**Source material**
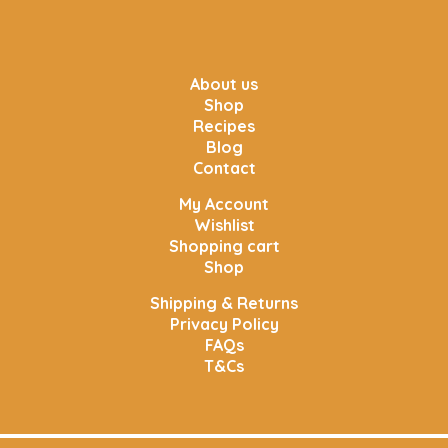
About us
Shop
Recipes
Blog
Contact
My Account
Wishlist
Shopping cart
Shop
Shipping & Returns
Privacy Policy
FAQs
T&Cs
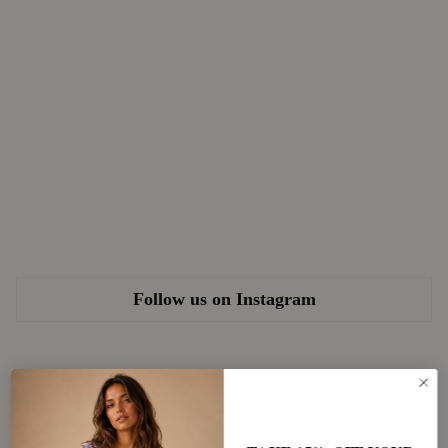
Follow us on Instagram
Newsletter
Subscribe for 15% OFF your first order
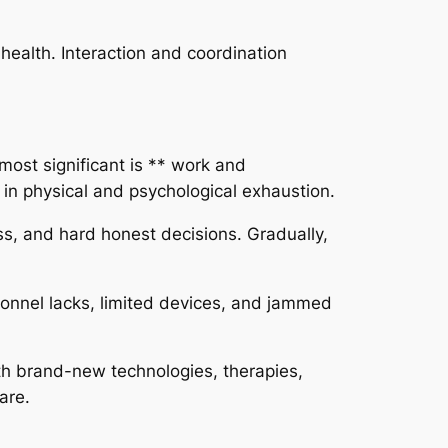
 health. Interaction and coordination
 most significant is ** work and
 in physical and psychological exhaustion.
ss, and hard honest decisions. Gradually,
sonnel lacks, limited devices, and jammed
th brand-new technologies, therapies,
are.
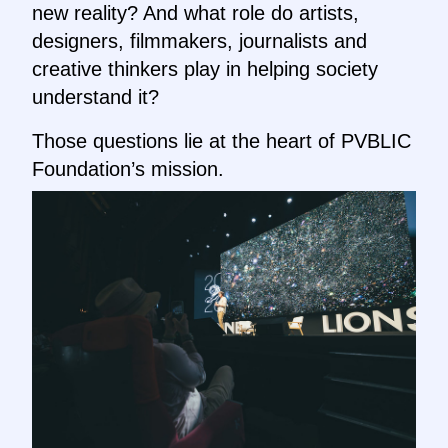
new reality? And what role do artists,
designers, filmmakers, journalists and
creative thinkers play in helping society
understand it?
Those questions lie at the heart of PVBLIC
Foundation’s mission.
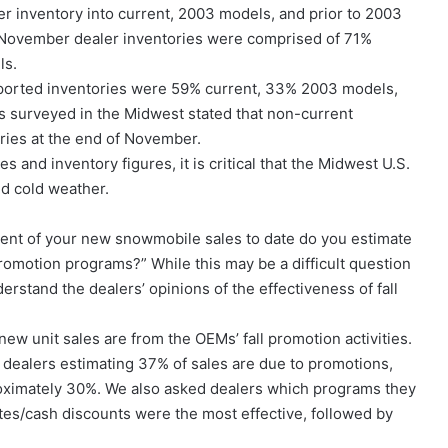
 inventory into current, 2003 models, and prior to 2003
 November dealer inventories were comprised of 71%
ls.
reported inventories were 59% current, 33% 2003 models,
s surveyed in the Midwest stated that non-current
ories at the end of November.
 and inventory figures, it is critical that the Midwest U.S.
nd cold weather.
cent of your new snowmobile sales to date do you estimate
promotion programs?” While this may be a difficult question
erstand the dealers’ opinions of the effectiveness of fall
ew unit sales are from the OEMs’ fall promotion activities.
S dealers estimating 37% of sales are due to promotions,
roximately 30%. We also asked dealers which programs they
tes/cash discounts were the most effective, followed by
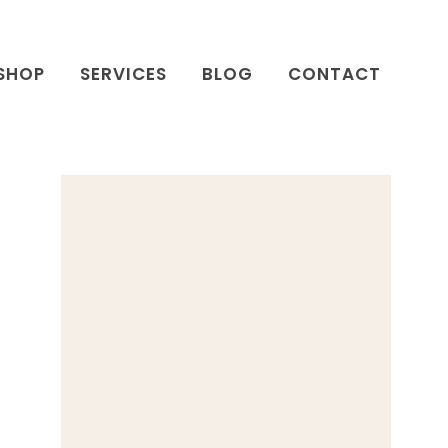
SHOP
SERVICES
BLOG
CONTACT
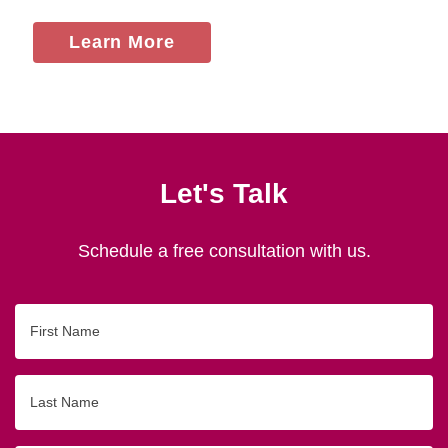
Learn More
Let's Talk
Schedule a free consultation with us.
First
Name
Last
Name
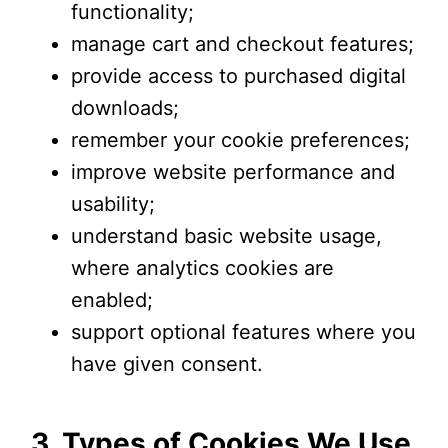
functionality;
manage cart and checkout features;
provide access to purchased digital
downloads;
remember your cookie preferences;
improve website performance and
usability;
understand basic website usage,
where analytics cookies are
enabled;
support optional features where you
have given consent.
3. Types of Cookies We Use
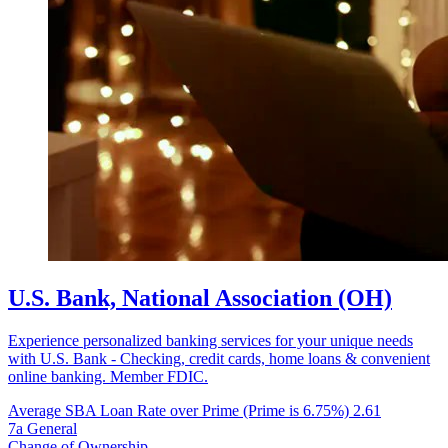
U.S. Bank, National Association (OH)
Experience personalized banking services for your unique needs
with U.S. Bank - Checking, credit cards, home loans & convenient
online banking. Member FDIC.
Average SBA Loan Rate over Prime (Prime is 6.75%)
2.61
7a General
Change of Ownership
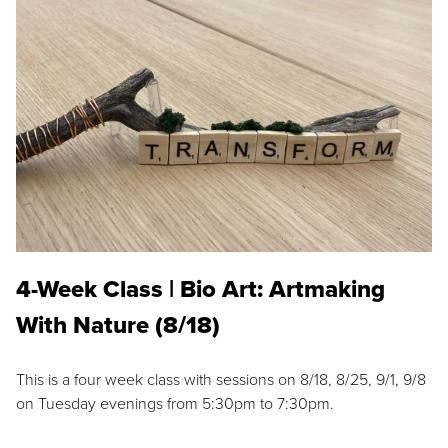
4-Week Class | Bio Art: Artmaking
With Nature (8/18)
This is a four week class with sessions on 8/18, 8/25, 9/1, 9/8
on Tuesday evenings from 5:30pm to 7:30pm.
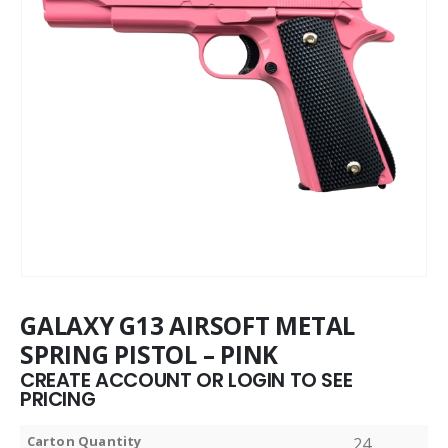
GALAXY G13 AIRSOFT METAL
SPRING PISTOL – PINK
CREATE ACCOUNT OR LOGIN TO SEE
PRICING
Carton Quantity
24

**Instructions to follow**
Search the material for lines holding the word "current", then say how many there are and nothing more.

**Answer for this exercise**
3